• **WHAT YOU HAVE TO DO**
Only the lines from the one with "vfov_deg: 23.9" to the end of the data below should be given again, exactly, with both ends included and pictures omitted.

• **Intrinsic camera parameters**
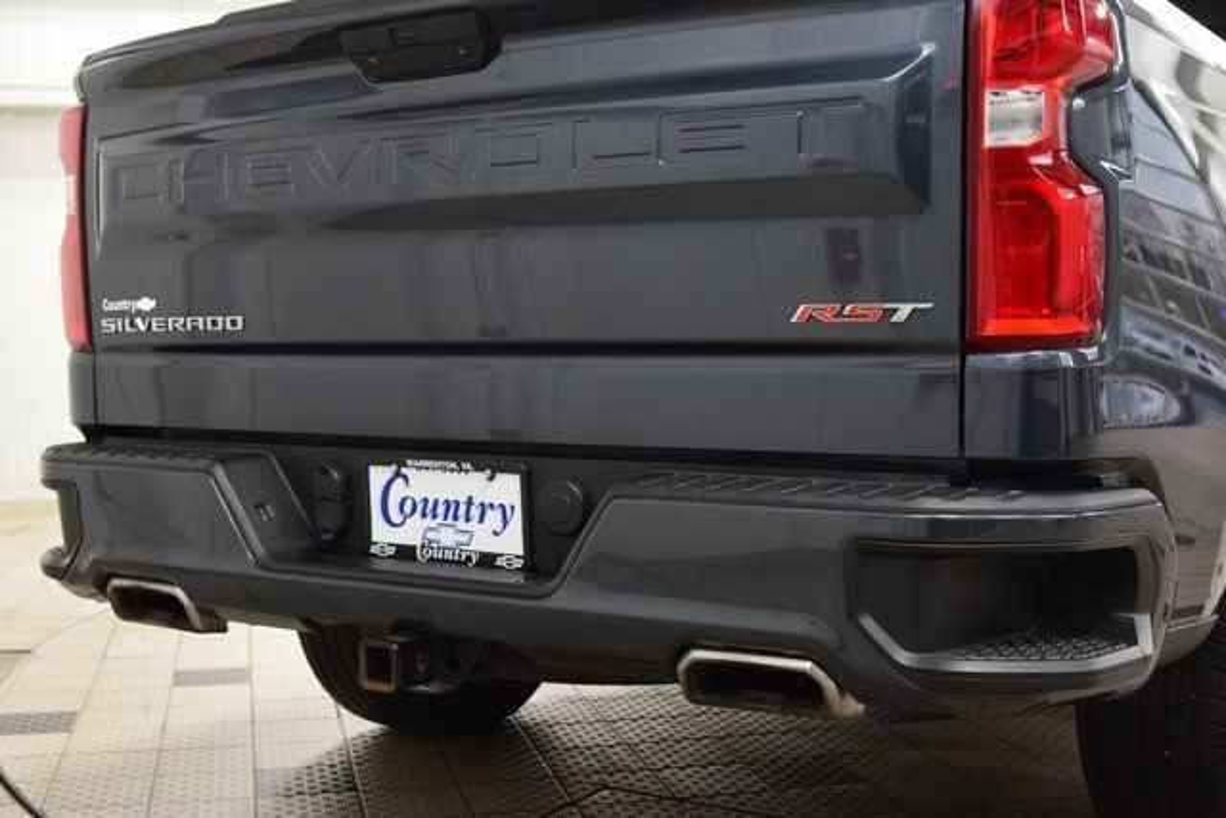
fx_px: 1584
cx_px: 613
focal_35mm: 46
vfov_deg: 29.0
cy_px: 409
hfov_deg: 42.3
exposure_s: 1/60
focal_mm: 31
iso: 1600
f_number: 4
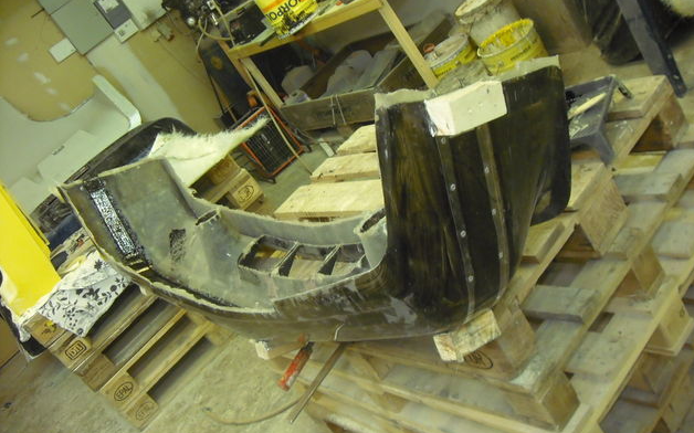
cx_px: 353
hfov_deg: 49.3
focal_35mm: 40
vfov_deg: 32.0
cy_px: 226
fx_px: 756
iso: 400
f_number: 2.7
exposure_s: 1/40
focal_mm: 6.2
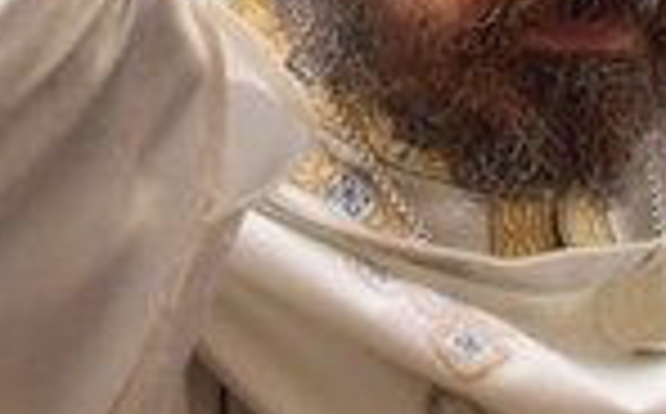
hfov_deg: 10.8
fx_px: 3462
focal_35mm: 191
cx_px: -144
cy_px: -619
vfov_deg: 6.5
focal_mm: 18
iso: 125
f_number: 3.5
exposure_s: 1/60
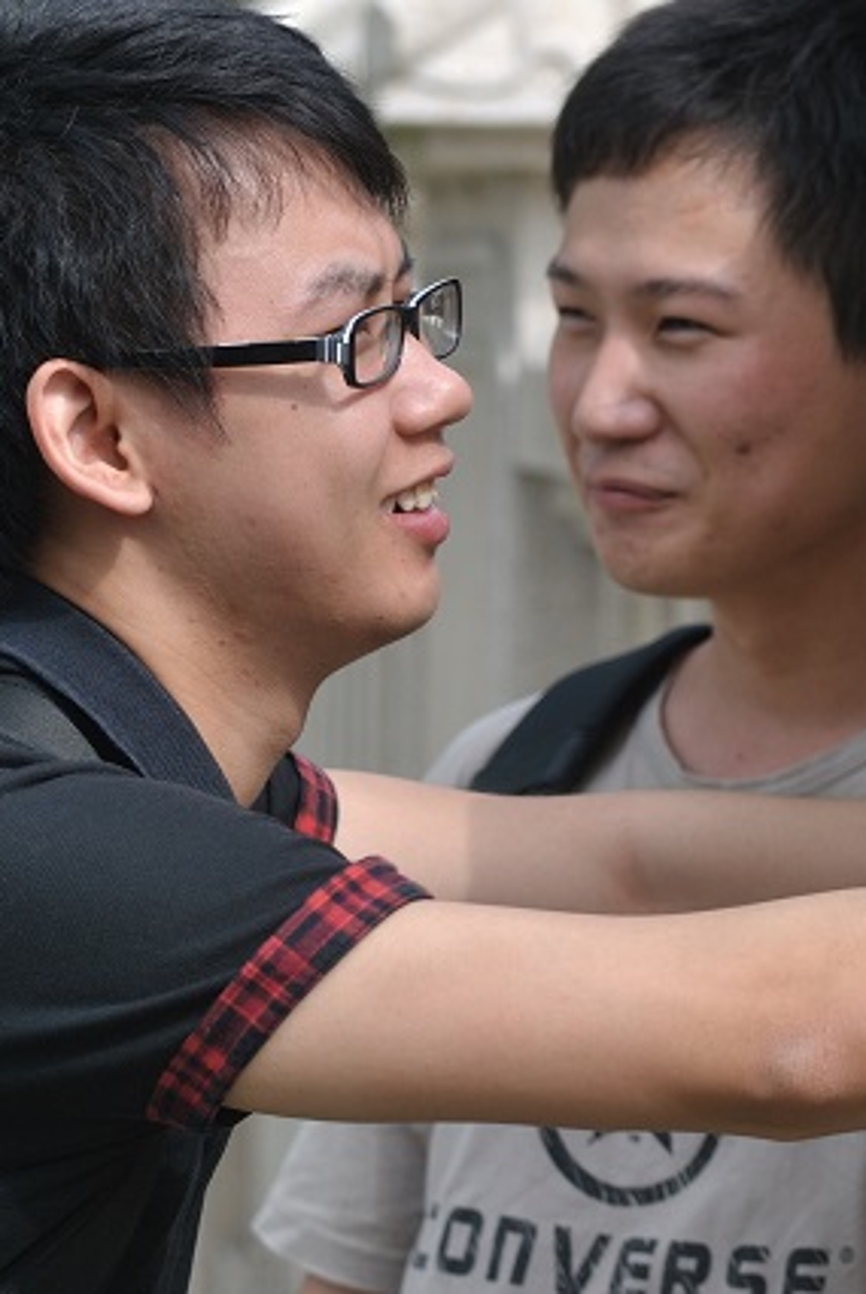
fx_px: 6875
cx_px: 436
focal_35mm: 191
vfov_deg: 10.8
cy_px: 545
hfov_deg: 7.2
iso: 100
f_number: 4.5
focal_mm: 70
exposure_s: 1/640
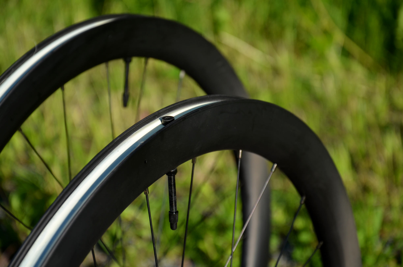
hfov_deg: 16.1
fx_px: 1424
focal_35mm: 128
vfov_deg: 10.7
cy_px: 134
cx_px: 202
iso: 200
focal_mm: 85
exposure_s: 1/640
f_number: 6.3
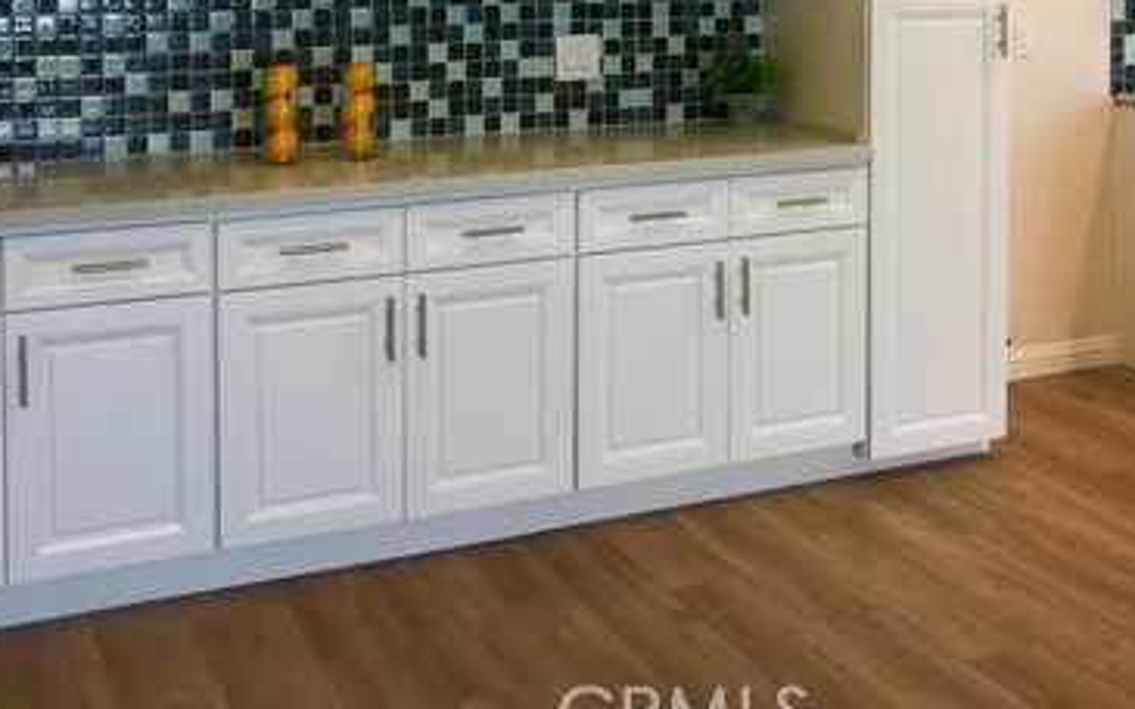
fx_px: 1608
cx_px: 728
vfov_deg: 23.9
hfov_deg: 38.6
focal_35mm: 52
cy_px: 12
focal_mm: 3.99
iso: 20
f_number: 1.8
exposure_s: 1/60
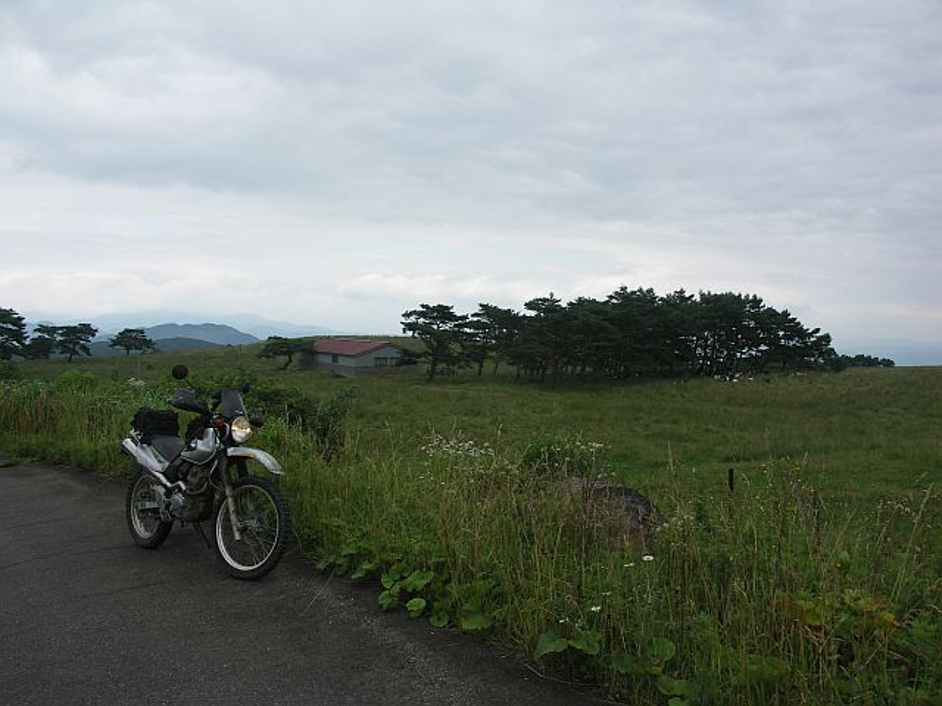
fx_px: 762
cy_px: 353
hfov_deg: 63.4
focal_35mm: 28
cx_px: 471
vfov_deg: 49.7
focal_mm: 7.2
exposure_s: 1/200
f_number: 5.6
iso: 50
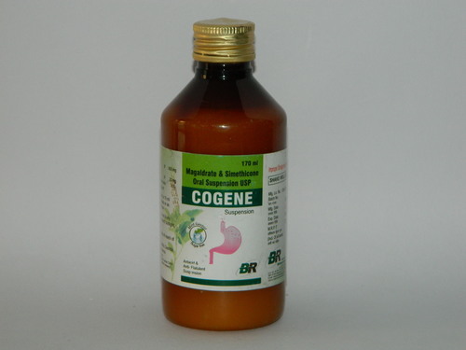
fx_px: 1737
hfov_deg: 15.3
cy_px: 175
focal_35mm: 129
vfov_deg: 11.5
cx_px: 233
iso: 200
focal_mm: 23.2
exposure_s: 1/60
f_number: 4.7
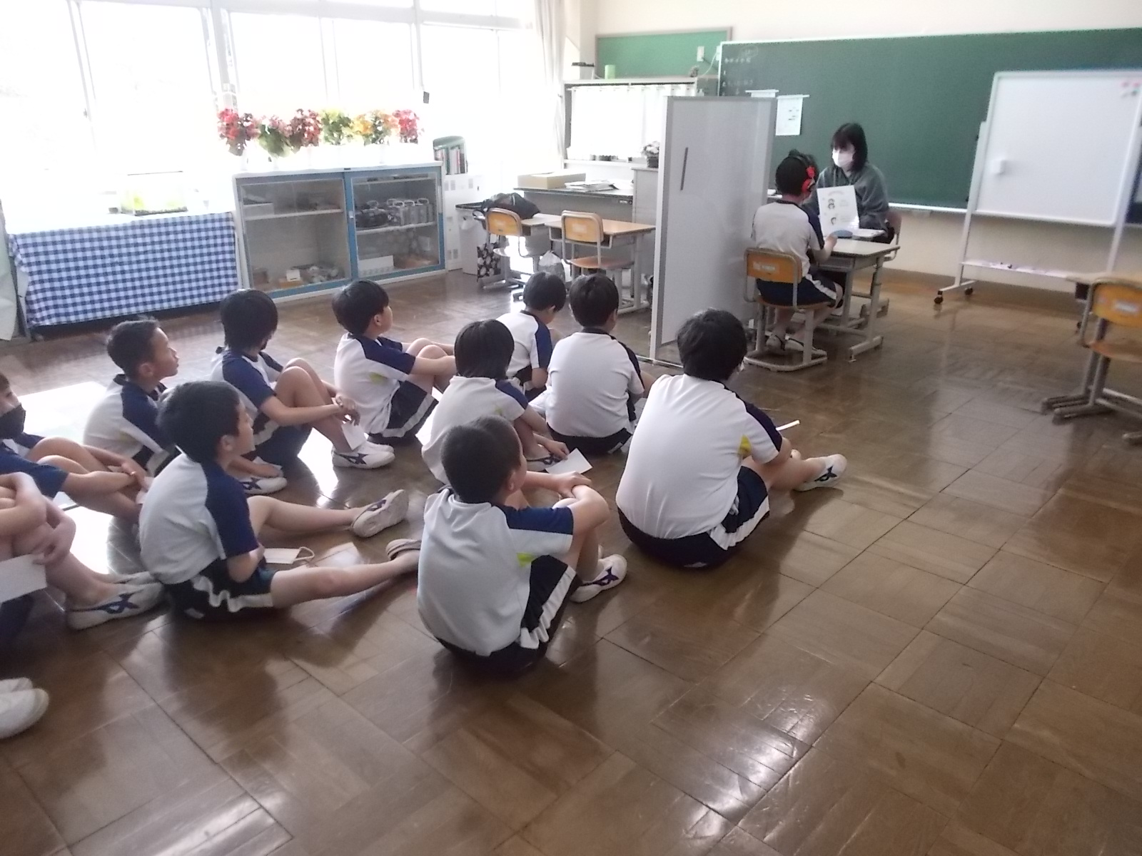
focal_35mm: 26
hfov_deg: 67.3
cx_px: 571
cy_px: 428
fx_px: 858
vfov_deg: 53.1
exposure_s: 1/160
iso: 400
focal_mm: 4.6
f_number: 3.2
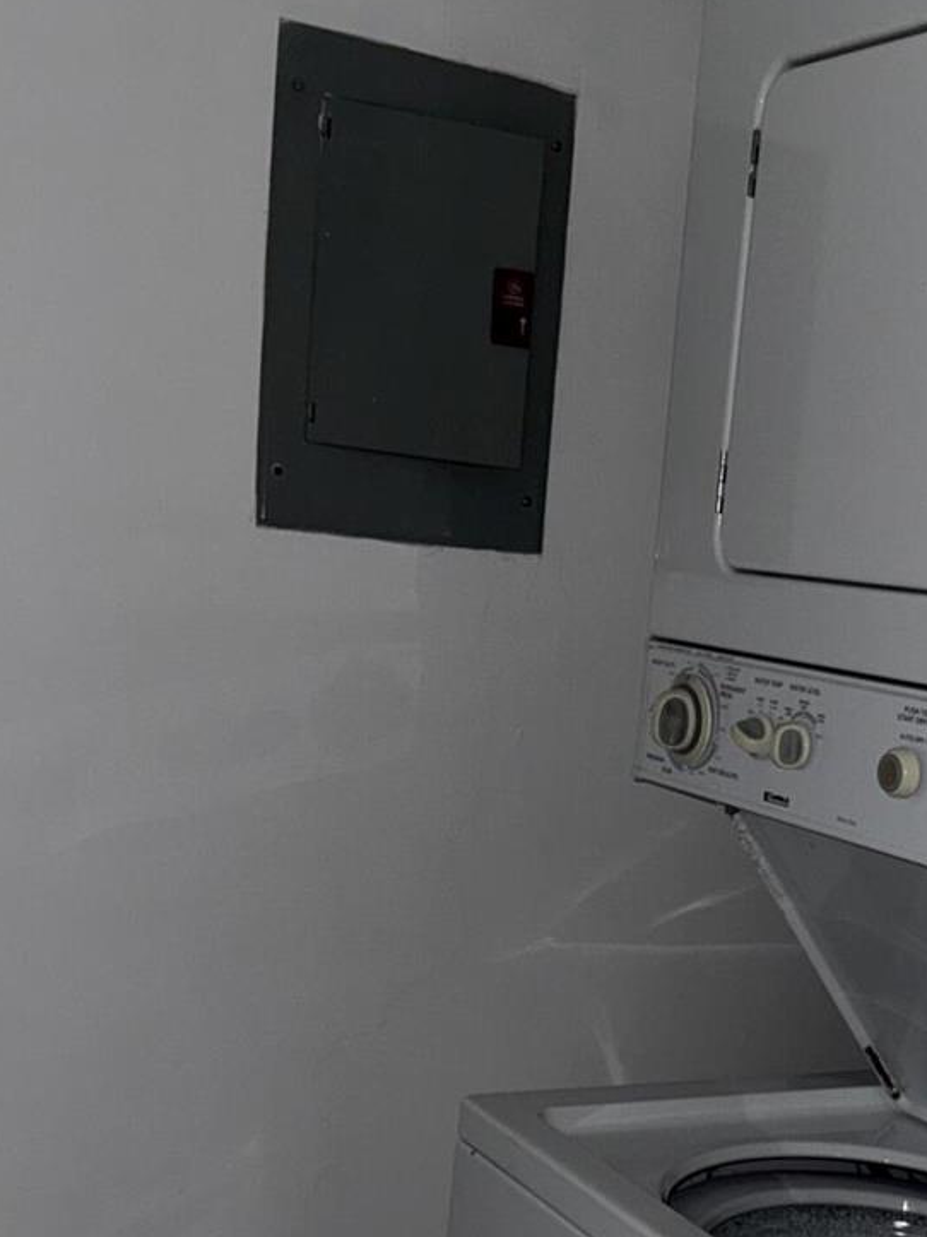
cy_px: 910
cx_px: 701
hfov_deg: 28.1
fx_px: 1822
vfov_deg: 36.7
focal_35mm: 51
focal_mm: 6.76
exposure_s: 1/33
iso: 100
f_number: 1.78
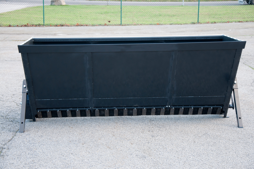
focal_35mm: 75
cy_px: 84
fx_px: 528
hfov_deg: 27.0
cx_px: 127
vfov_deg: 18.1
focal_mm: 50
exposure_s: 1/80
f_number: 5
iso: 400
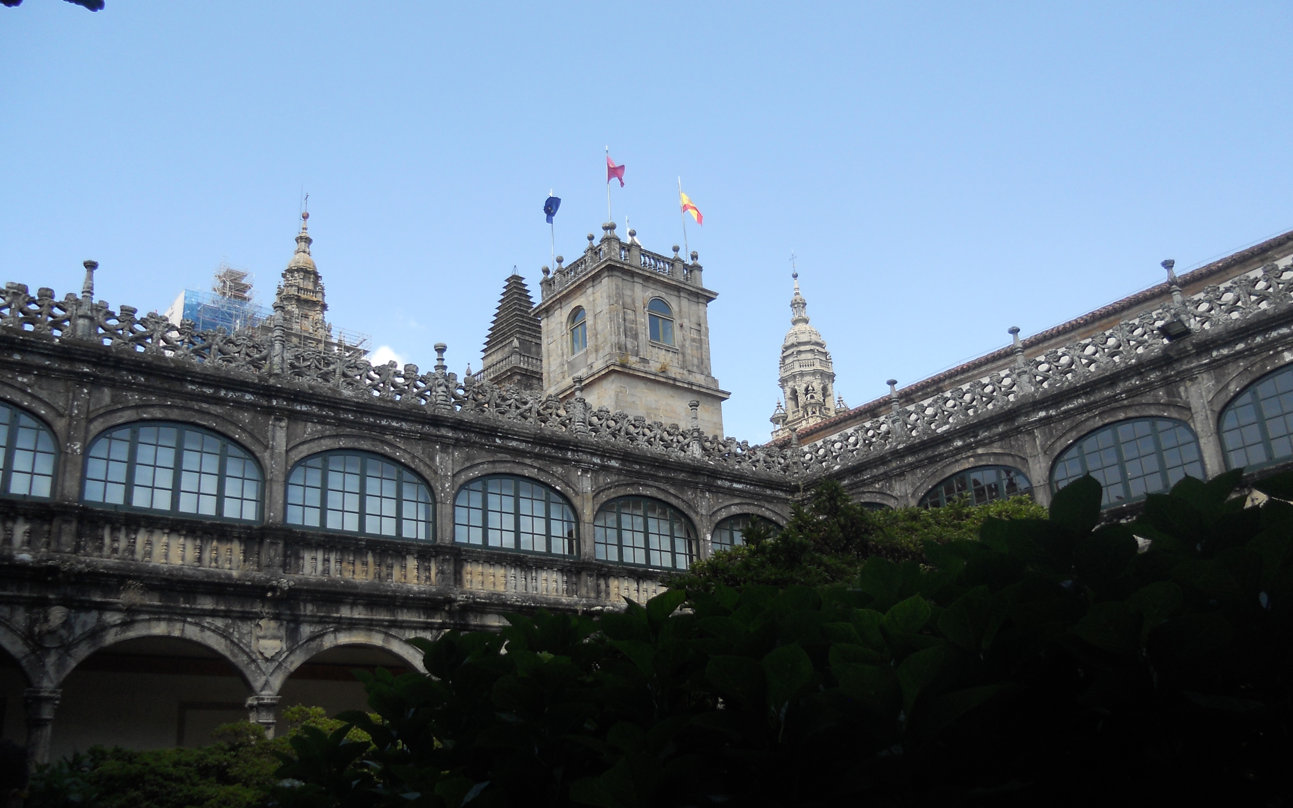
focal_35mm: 32
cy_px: 417
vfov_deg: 39.4
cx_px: 628
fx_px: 1128
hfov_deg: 59.6
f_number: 3.2
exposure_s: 1/320
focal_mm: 4.9
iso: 80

• **TASK RESPONSE**
vfov_deg: 23.9
hfov_deg: 38.6
focal_35mm: 52
cy_px: 12
focal_mm: 3.99
iso: 20
f_number: 1.8
exposure_s: 1/60
fx_px: 762
cy_px: 353
hfov_deg: 63.4
focal_35mm: 28
cx_px: 471
vfov_deg: 49.7
focal_mm: 7.2
exposure_s: 1/200
f_number: 5.6
iso: 50
fx_px: 1737
hfov_deg: 15.3
cy_px: 175
focal_35mm: 129
vfov_deg: 11.5
cx_px: 233
iso: 200
focal_mm: 23.2
exposure_s: 1/60
f_number: 4.7
focal_35mm: 26
hfov_deg: 67.3
cx_px: 571
cy_px: 428
fx_px: 858
vfov_deg: 53.1
exposure_s: 1/160
iso: 400
focal_mm: 4.6
f_number: 3.2
cy_px: 910
cx_px: 701
hfov_deg: 28.1
fx_px: 1822
vfov_deg: 36.7
focal_35mm: 51
focal_mm: 6.76
exposure_s: 1/33
iso: 100
f_number: 1.78
focal_35mm: 75
cy_px: 84
fx_px: 528
hfov_deg: 27.0
cx_px: 127
vfov_deg: 18.1
focal_mm: 50
exposure_s: 1/80
f_number: 5
iso: 400
focal_35mm: 32
cy_px: 417
vfov_deg: 39.4
cx_px: 628
fx_px: 1128
hfov_deg: 59.6
f_number: 3.2
exposure_s: 1/320
focal_mm: 4.9
iso: 80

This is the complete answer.